# Name Change



## Rob Tetrazona (Jun 21, 2005)

I have changed my cryptic name from rwoehr to NeonRob.


----------



## CincyCichlids (Oct 14, 2005)

Man, now I'm going to be all types of confused!!!


----------



## MatPat (Mar 22, 2004)

No doubt, now I gotta go in and change your name in my address book ;-)

Why the name change and when are those Neons gonna be ready?


----------



## Rob Tetrazona (Jun 21, 2005)

I changed my name, because of my personal preference to be more anonymous on the Internet than first initial / last name.

I'm not sure when the Neons will be ready. This is my first attempt in 2 years, so I'm a little bit rusty right now. I do have a batch that is a week old now. I'm not sure how big the batch is or if there will be any survivors at all. The batch is on the smaller side though. This was the first time for my breeders, so the eggs may not have been the best since many fungused over. I'm feeding the breeders BBS, so hopefully the quality will improve over the next couple of batches.


----------



## redstrat (Apr 3, 2006)

So how did you go about changing your name I've wanted to do the same thing for a while now but I didn't want to mess it all up or go through a big process.


----------



## MatPat (Mar 22, 2004)

davis.1841 said:


> So how did you go about changing your name I've wanted to do the same thing for a while now but I didn't want to mess it all up or go through a big process.

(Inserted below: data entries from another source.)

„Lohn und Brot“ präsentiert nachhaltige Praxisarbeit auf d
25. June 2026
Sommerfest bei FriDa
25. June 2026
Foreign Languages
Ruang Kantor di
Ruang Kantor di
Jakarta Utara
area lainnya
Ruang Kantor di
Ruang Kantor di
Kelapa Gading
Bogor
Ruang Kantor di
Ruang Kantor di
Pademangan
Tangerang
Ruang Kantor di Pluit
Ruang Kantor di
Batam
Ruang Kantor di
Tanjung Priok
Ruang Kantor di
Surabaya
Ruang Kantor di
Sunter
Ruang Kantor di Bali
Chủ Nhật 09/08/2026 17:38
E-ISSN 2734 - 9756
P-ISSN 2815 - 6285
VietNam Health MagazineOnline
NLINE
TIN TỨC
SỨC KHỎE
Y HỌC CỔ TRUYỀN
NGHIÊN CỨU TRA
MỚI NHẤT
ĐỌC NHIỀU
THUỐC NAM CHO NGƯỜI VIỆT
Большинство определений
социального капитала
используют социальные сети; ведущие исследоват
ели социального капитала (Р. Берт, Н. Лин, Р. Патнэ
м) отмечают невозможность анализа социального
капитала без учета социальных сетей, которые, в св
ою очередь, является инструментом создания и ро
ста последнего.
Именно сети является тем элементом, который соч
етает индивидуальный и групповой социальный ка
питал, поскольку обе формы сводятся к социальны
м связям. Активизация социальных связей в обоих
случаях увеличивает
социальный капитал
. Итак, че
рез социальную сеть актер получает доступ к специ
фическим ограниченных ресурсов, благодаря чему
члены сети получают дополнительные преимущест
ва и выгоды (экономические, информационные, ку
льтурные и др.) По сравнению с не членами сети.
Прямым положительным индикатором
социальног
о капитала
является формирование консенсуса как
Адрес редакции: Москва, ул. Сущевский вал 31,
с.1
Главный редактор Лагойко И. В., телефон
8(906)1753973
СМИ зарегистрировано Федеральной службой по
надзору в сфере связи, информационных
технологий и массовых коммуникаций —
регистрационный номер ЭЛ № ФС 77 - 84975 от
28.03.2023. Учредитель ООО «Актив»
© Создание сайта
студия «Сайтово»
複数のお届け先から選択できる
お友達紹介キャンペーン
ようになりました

I believe you need to contact one of the site admins for a name change...John N or Aquatic Dave should be able to help you out ;-)


----------



## redstrat (Apr 3, 2006)

MatPat said:


> I believe you need to contact one of the site admins for a name change...John N or Aquatic Dave should be able to help you out ;-)


Thanks I'll check into it


----------



## Rob Tetrazona (Jun 21, 2005)

Yeah, I went to the APC homepage and found a Contact Us link or something similar. They made it happen pretty quickly.


----------



## redstrat (Apr 3, 2006)

its done  now nobody knows who I am lol


----------